CNFs are an improvement over VNFs on almost every point, except when managing legacy applications, where VMs may be a necessity.
Software packaged in a VM image
Software packaged in a container image
Run on a hypervisor
Run on a container engine
Decoupled from hardware
Runs fewer services per node
Higher service density per node
Long running VMs
Ephemeral & immutable containers
Meant for static networks
Enable dynamic networks
Follow cloud principles
Follow cloud-native principles
Difficult to replicate
Easy to replicate
Longer configuration time
Quick creation & tear down of containers
Difficult to scale
Faster scale out
Some legacy applications require VNFs
Some legacy applications cannot be containerized
To ease Telcos transition to a cloud native edge, they need the ability to build 5G infrastructure on CNFs while still being able to run VNFs alongside them.
KubeVirt is one example of an open source project that allows this. It is a 'virtual machine management add-on for Kubernetes' that allows managing VMs using Kubernetes.
An add-on approach to services
Kubernetes CRDs is a powerful feature that allows Kubernetes to be extended, beyond its default capabilities, for edge infrastructure needs.

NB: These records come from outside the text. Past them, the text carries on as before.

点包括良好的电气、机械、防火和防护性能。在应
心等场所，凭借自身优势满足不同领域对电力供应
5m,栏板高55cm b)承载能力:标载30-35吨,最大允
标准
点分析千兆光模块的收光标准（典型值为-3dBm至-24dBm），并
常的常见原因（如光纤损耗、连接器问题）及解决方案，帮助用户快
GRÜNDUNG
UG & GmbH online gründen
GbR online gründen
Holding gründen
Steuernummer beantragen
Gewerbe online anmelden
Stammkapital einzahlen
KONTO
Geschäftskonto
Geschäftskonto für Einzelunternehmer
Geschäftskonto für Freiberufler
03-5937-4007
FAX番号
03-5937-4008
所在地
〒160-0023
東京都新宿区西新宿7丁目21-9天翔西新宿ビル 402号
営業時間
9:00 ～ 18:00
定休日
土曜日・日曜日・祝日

Edge solution providers can leverage Kubernetes CRDs to enable service meshes like Istio. A service mesh will need to be modified for edge scenarios. For example, services communicating over a local network create different security issues such as the presence of hardware, and real-time communication patterns. They still require security practices derived from the cloud such as mTLS which secures two-way communication between components using certificates.

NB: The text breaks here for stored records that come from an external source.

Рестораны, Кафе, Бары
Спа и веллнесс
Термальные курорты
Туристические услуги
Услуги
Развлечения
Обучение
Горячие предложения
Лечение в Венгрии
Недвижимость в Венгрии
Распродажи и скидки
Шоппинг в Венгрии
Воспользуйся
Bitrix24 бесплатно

Other necessary add-ons include a CI/CD tool like Flux, or Calico for policy-based networking, and monitoring and IAM tools. Taking an add-on approach to managing edge infrastructure is powerful because the same functionality can be reused across teams and projects in large organizations. It also leaves room for organizations to greatly customize their Kubernetes management for their specific edge scenarios.

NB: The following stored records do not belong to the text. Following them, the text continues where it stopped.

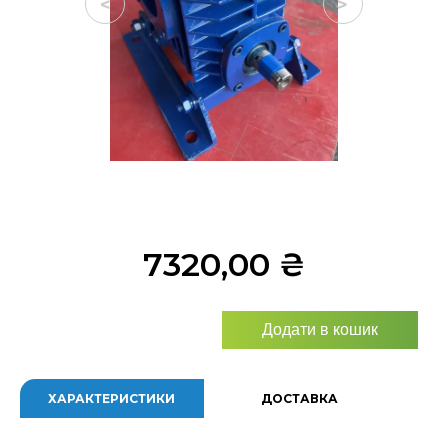
<
>
7320,00
₴
Додати в кошик
ХАРАКТЕРИСТИКИ
ДОСТАВКА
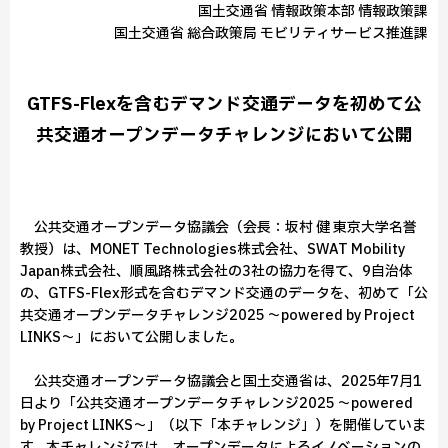
国土交通省 情報政策本部 情報政策課
国土交通省 総合政策局 モビリティサービス推進課
GTFS-Flexを含むデマンド交通データを初めて公
共交通オープンデータチャレンジにおいて公開
公共交通オープンデータ協議会（会長：坂村 健 東京大学名誉
教授）は、MONET Technologies株式会社、SWAT Mobility
Japan株式会社、順風路株式会社の3社の協力を得て、9自治体
の、GTFS-Flex形式を含むデマンド交通のデータを、初めて「公
共交通オープンデータチャレンジ2025 ～powered by Project
LINKS～」において公開しました。
公共交通オープンデータ協議会と国土交通省は、2025年7月1
日より「公共交通オープンデータチャレンジ2025 ～powered
by Project LINKS～」（以下「本チャレンジ」）を開催していま
す。本チャレンジでは、オープンデータによるイノベーションの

Weave Kubernetes Platform brings consistency across environments
Coming back to the architecture diagram from the previous post, there are three layers where Kubernetes clusters manage all infrastructure and services running on them.
The key benefit of Weave Kubernetes Platform (WKP) is the management of repeatable, flexible Kubernetes environments across multiple environments.
WKP automates Kubernetes operations like upgrades and security patches across all layers. It delivers workspaces that have built-in segmenting of responsibilities and RBAC. Essential for edge infrastructure, WKP allows applications and data to be ported across environments - from cloud to regional or edge nodes.
Perhaps the most powerful feature of WKP is that it allows add-ons to Kubernetes to be deployed as services following the GitOps model. These add-ons can be components for storage, networking, monitoring and more. This enables you to operate any management platform supported by Kubernetes, from EKS to OpenStack.
Any organization managing multi-layer edge infrastructure needs a versatile platform that supports a wide range of requirements across the stack, and has automation and team workflows built-in. That's what WKP has to offer.
The edge is a new paradigm in computing, and it requires holding on to the learnings from the past decade of cloud computing, while adapting those best practices for edge scenarios. Telcos need to run VMs and VNFs alongside containers and CNFs, they also need the ability to manage all parts of the edge and cloud from a unified management plane. Weave Kubernetes Platform and GitOps offer a robust management and automation platform with extensive support for existing technologies, and improved consistency of operations for Kubernetes at the edge.